2. СПУСТЯ ПЯТНАДЦАТЬ ЛЕТ. САРДЫ
На лето царь перебирался в Сарды, поближе к морю; здесь было
прохладней, чем в наполненных степным зноем теснинах Парсиды. Вместе с
царем отправлялись двор, гвардия, чиновники, маги, столичная знать, купцы,
ростовщики, проститутки, воры, жулики и нищие. Вся эта разношерстная
публика заполняла лидийскую столицу, приводя горожан в ужас.
Ксеркс останавливался в царском дворце, построенном еще Крезом и
переделанным Киром. Он был менее роскошен, чем громадный дворцовый
комплекс в Парсе, но отличался уютом, которого последнему не доставало.
Небольшие светлые помещения были заполнены мягкими коврами, драгоценными
безделушками и удобной мебелью.
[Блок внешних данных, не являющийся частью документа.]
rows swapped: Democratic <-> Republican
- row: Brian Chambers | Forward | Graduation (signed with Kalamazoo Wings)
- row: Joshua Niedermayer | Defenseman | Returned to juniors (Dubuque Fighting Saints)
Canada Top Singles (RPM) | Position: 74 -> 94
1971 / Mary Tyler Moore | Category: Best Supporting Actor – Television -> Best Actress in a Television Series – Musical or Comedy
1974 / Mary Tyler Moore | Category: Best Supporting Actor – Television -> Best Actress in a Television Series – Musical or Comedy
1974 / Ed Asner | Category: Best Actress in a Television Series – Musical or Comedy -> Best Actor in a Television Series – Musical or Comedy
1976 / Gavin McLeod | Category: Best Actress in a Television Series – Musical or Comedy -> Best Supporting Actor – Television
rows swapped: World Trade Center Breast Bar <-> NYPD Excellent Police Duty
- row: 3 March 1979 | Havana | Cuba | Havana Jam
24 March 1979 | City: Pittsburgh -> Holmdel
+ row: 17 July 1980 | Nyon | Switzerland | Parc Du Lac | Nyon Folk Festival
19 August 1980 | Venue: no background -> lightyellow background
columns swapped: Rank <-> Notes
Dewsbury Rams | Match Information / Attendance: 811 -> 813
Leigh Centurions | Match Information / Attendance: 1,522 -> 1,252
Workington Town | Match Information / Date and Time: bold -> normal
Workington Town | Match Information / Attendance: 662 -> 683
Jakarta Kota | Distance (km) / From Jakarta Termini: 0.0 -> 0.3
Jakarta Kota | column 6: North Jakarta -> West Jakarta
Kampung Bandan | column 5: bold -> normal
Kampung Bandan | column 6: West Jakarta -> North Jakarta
Всюду журчали фонтаны, за стенами
дворцовых построек колыхалось море зелени - пальмы, серебристые тополя,
привезенные из Ливана кедры, жимолость, акация. Прежде здесь было много
цветов, но Ксеркс повелел вырвать их и засеять клумбы травой. Зеленый цвет
успокаивал повелителя, яркие краски соцветий раздражали.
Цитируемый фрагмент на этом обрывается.